● **WHAT IS REQUIRED**: This task calls for copying every line of the records that includes the word "victimes".
══════════
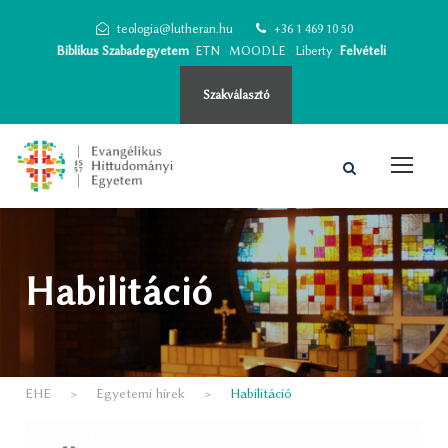
teologia@lutheran.hu
+36 1 469 10 50
Biblikus Szabadegyetem
ETN
MOODLE
Liberty
Felvételi
Szakválasztó
Habilitáció
EHE
>
Egyetemi hírek
>
Habilitáció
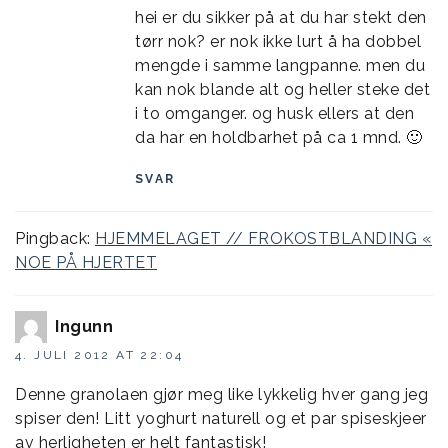
hei er du sikker på at du har stekt den
tørr nok? er nok ikke lurt å ha dobbel
mengde i samme langpanne. men du
kan nok blande alt og heller steke det
i to omganger. og husk ellers at den
da har en holdbarhet på ca 1 mnd. 🙂
SVAR
Pingback:
HJEMMELAGET // FROKOSTBLANDING «
NOE PÅ HJERTET
Ingunn
4. JULI 2012 AT 22:04
Denne granolaen gjør meg like lykkelig hver gang jeg
spiser den! Litt yoghurt naturell og et par spiseskjeer
av herligheten er helt fantastisk!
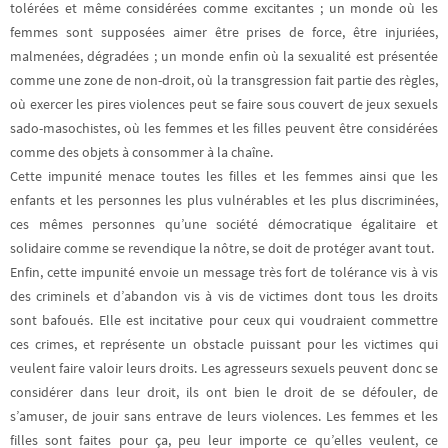
tolérées et même considérées comme excitantes ; un monde où les
femmes sont supposées aimer être prises de force, être injuriées,
malmenées, dégradées ; un monde enfin où la sexualité est présentée
comme une zone de non-droit, où la transgression fait partie des règles,
où exercer les pires violences peut se faire sous couvert de jeux sexuels
sado-masochistes, où les femmes et les filles peuvent être considérées
comme des objets à consommer à la chaîne.
Cette impunité menace toutes les filles et les femmes ainsi que les
enfants et les personnes les plus vulnérables et les plus discriminées,
ces mêmes personnes
qu’une société démocratique égalitaire et
solidaire comme se revendique la nôtre, se doit de protéger avant tout.
Enfin, cette impunité envoie un message très fort de tolérance vis à vis
des criminels et d’abandon vis à vis de victimes dont tous les droits
sont bafoués
. Elle est incitative pour ceux qui voudraient commettre
ces crimes, et représente un obstacle puissant pour les victimes qui
veulent faire valoir leurs droits. Les agresseurs sexuels peuvent donc se
considérer dans leur droit, ils ont bien le droit de se défouler, de
s’amuser, de jouir sans entrave de leurs violences. Les femmes et les
filles sont faites pour ça, peu leur importe ce qu’elles veulent, ce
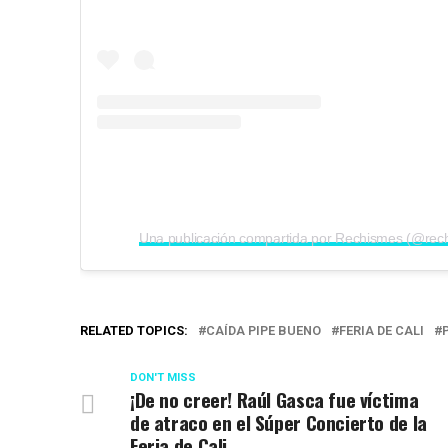
RELATED TOPICS:
CAÍDA PIPE BUENO
FERIA DE CALI
DON'T MISS
¡De no creer! Raúl Gasca fue víctima
de atraco en el Súper Concierto de la
Feria de Cali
══════════
● **REPLY**:
des criminels et d’abandon vis à vis de victimes dont tous les droits
ces crimes, et représente un obstacle puissant pour les victimes qui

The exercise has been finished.